Someone in Puerto Rico told me the story that in the homes of working class families, the Holy Trinity of photographs would be John F. Kennedy, Dr. Martin Luther King, and the third would always be Clemente. It’s really no exaggeration to say that Clemente has that icon status on the island. Everyone knows who he is and what he did, and a lot of people really view his triumphs and his history as that of their own. I know he’s really equally important to the Diaspora community, to the large Puerto Rican community and Caribbean community that lives outside of Puerto Rico.
Would you have done anything differently, if you’d had more time?

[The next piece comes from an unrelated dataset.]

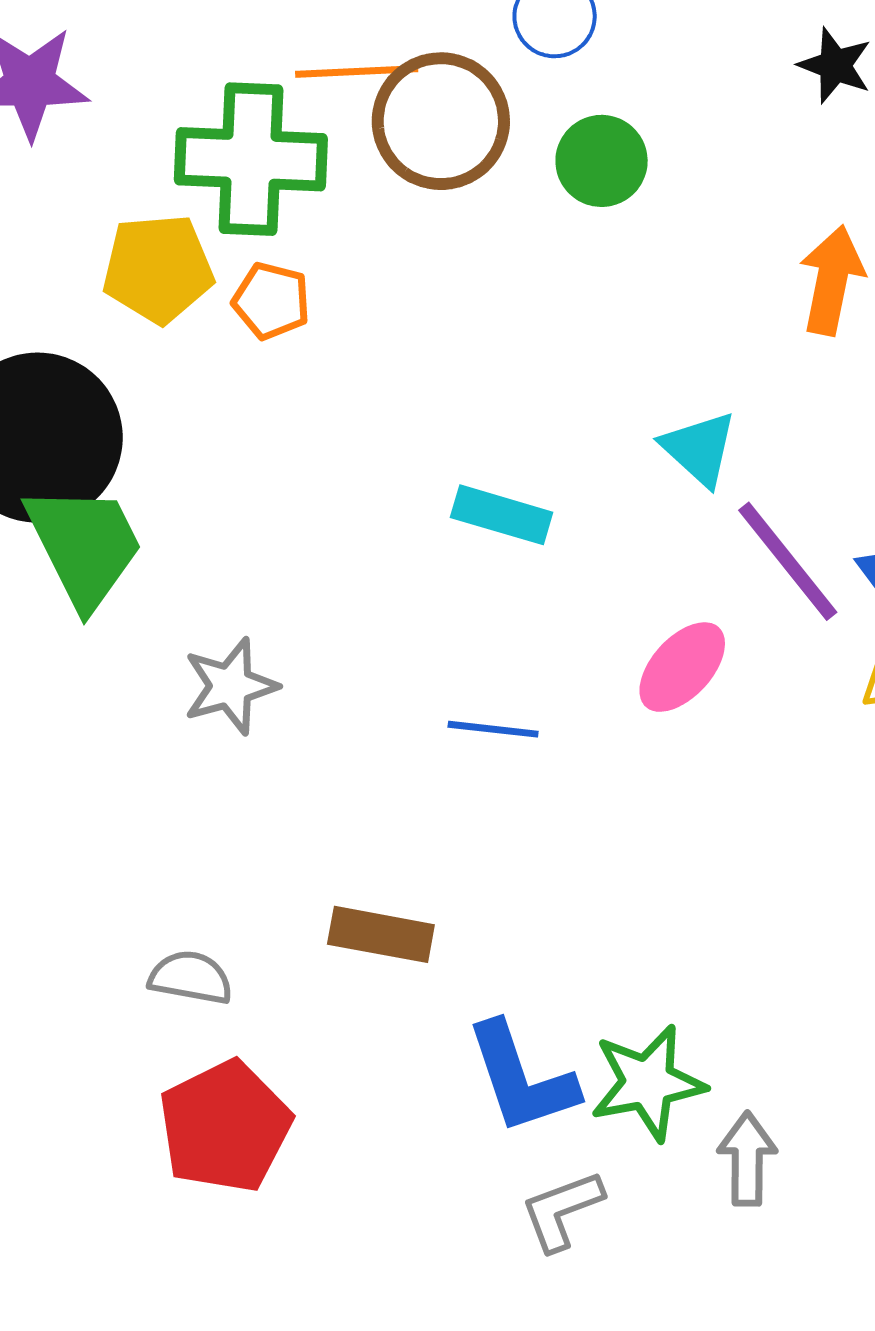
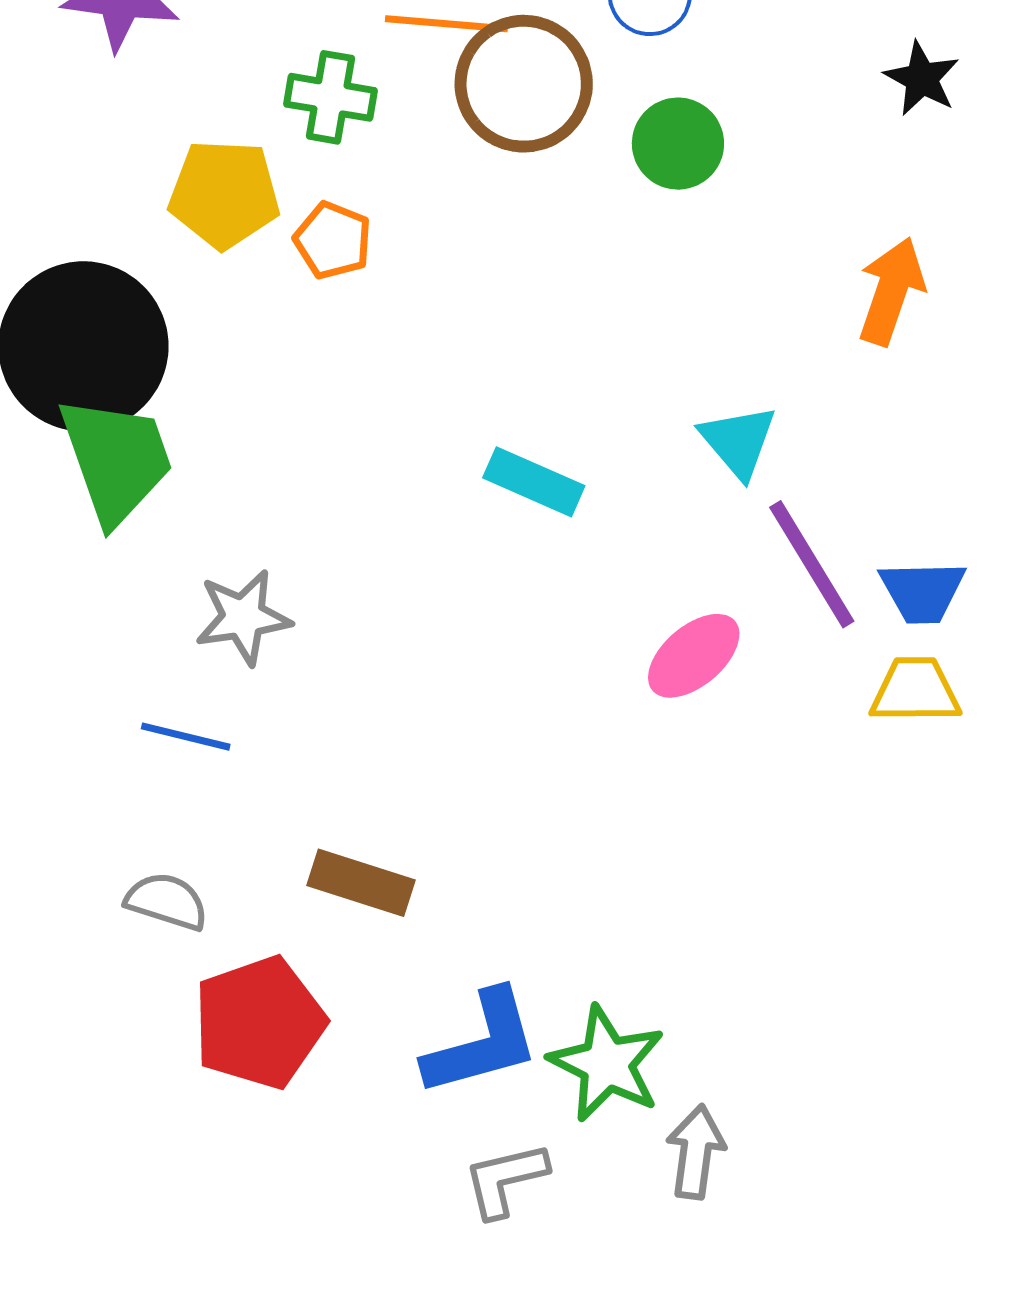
green cross: (251, 159) -> (331, 97), size x0.6
blue line: (493, 729) -> (186, 737), moved
blue L-shape: (521, 1078) -> (482, 1043), turned -94
green star: (648, 1083) -> (607, 1064), turned 30
red pentagon: (225, 1127) -> (259, 1023), moved

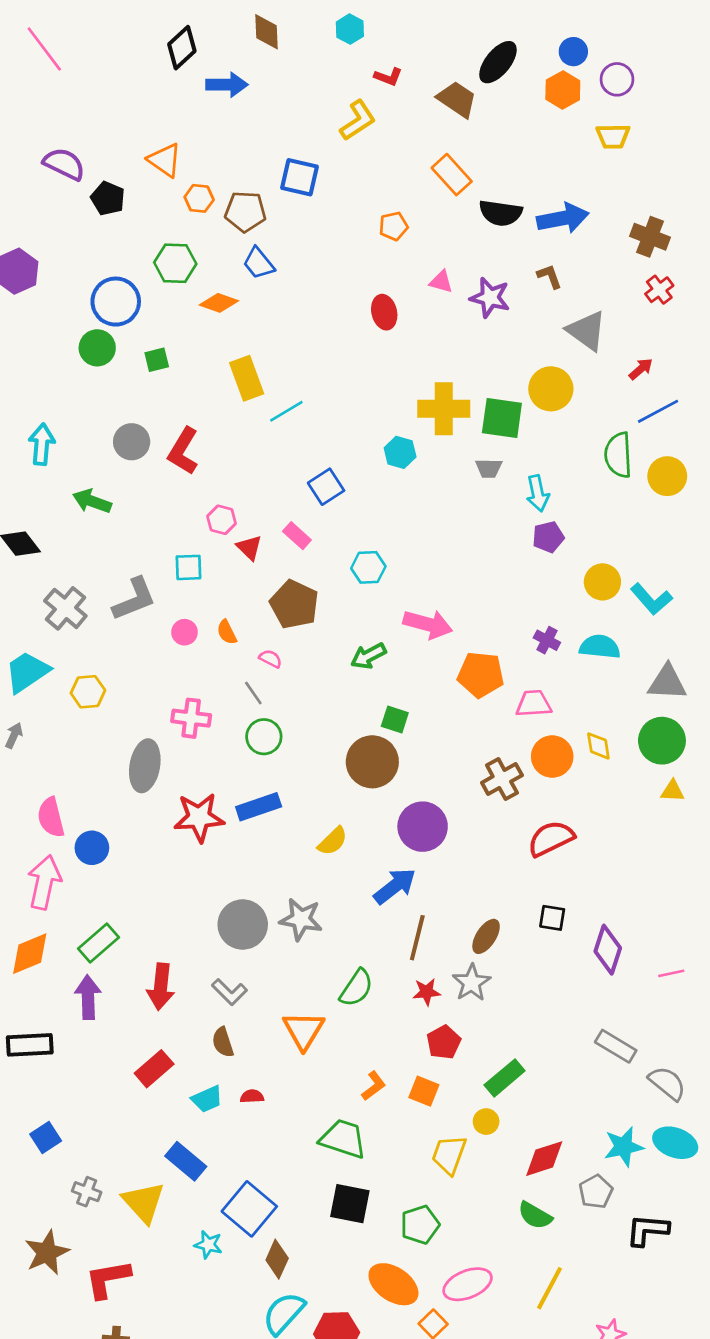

Both my co-producer, Caroline Waterlow, and I would have loved to expand the discussion of the Winter Leagues in Puerto Rico. Roberto’s later years were also really interesting to me: the early Seventies, his growing political consciousness. One thing that’s really interesting is that Dr. Martin Luther King, Jr. was one of Clemente’s heroes, and the one time we know that Dr King was in Puerto Rico, he met with Clemente. They shared a day together at Roberto’s ranch. We have not discovered any photographs or any kind of evidence of that day, but there’s something about that day that I really find intriguing. You know, to be a fly on the wall, to listen to that conversation is something that I would have loved to have explored.

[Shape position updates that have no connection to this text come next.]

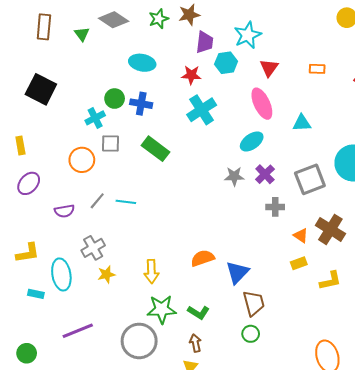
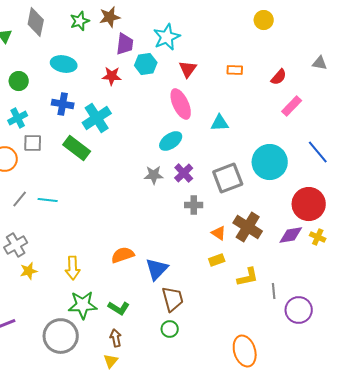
gray diamond: (114, 20) -> (36, 22), turned 68
green circle: (115, 99) -> (19, 81), moved
cyan cross: (202, 110) -> (97, 118), moved

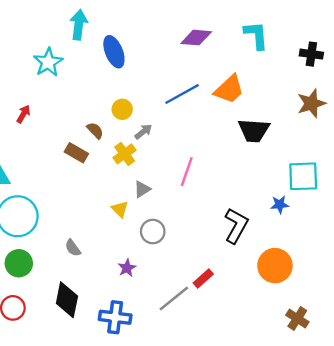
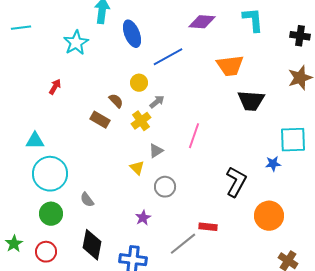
orange trapezoid: (229, 89) -> (230, 66), turned 36
blue line: (182, 94) -> (168, 57), moved
gray semicircle: (73, 248) -> (87, 200), moved
red rectangle: (203, 279) -> (208, 227), turned 48

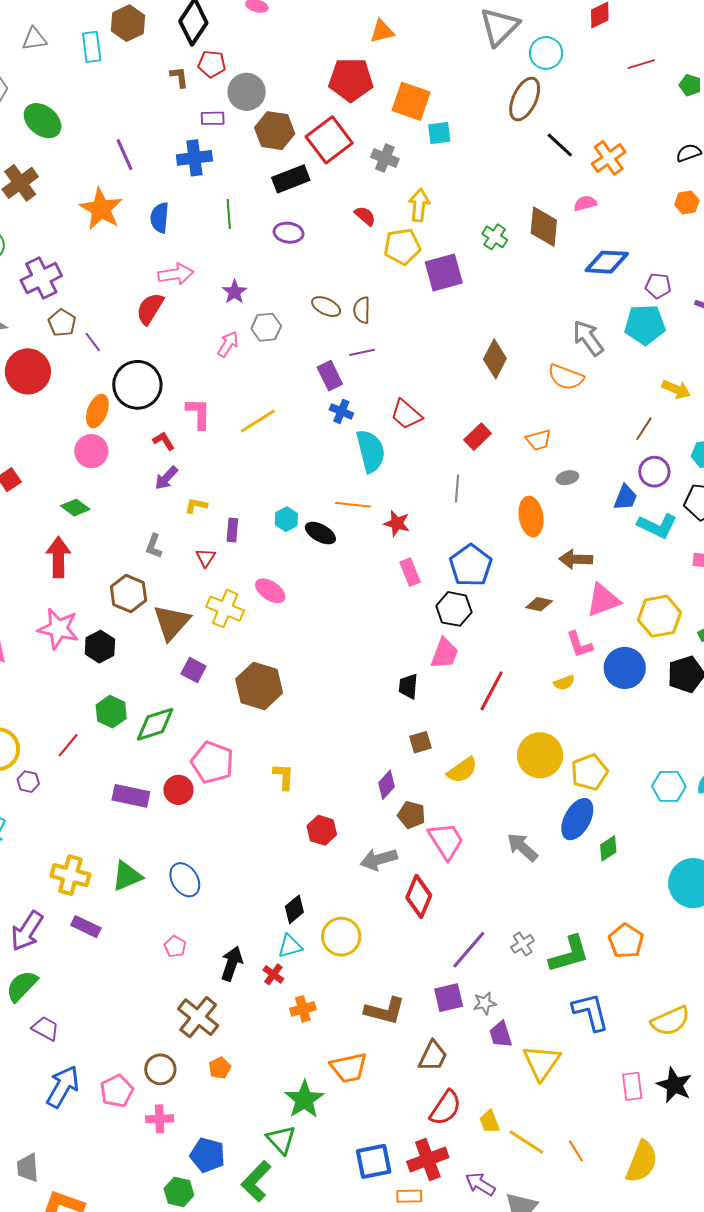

What do you hope audiences will take away from your film?
I hope that people walk away with a deeper sense of the man. I think we’ve made a very unusual film. It’s an historical film on one level but it’s also a deeply spiritual film. Clemente was a deeply committed activist and humanitarian, and I hope people take that aspect of his legacy and walk away with an understanding of what’s possible.
I also hope it opens up the space for more Latino biographies, and more stories for people who are both of this country and not of this country. I think that’s an increasingly important story: people who could be considered immigrant in some light, people who are of many cultures.

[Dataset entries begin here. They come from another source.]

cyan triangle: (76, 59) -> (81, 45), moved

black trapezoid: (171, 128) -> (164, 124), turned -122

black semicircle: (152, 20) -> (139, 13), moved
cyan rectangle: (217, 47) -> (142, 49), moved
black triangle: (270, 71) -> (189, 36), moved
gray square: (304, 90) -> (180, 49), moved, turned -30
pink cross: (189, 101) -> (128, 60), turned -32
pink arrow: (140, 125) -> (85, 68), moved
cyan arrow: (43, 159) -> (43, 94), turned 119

Clemente was a fascinating individual and he also had a huge impact on baseball culture in the U.S., on Latin America and the Caribbean. My mother tells a story about being in Mexico and hearing the radio report of Clemente’s plane going down. She was actually pregnant with me at the time, and remembers being very aware of those days, that delay, of, “What’s going to happen to Clemente?” My mother wasn’t a baseball fan, but she was very aware of this humanitarian from Puerto Rico who was trying to do some work in Central America, in Nicaragua, around the earthquake.
Clemente is one of those people that everyone thinks they know something about. Everyone’s heard the name, there are schools named after him, there are streets named after him. He’s in the ether — and yet people don’t know his story in an intimate way.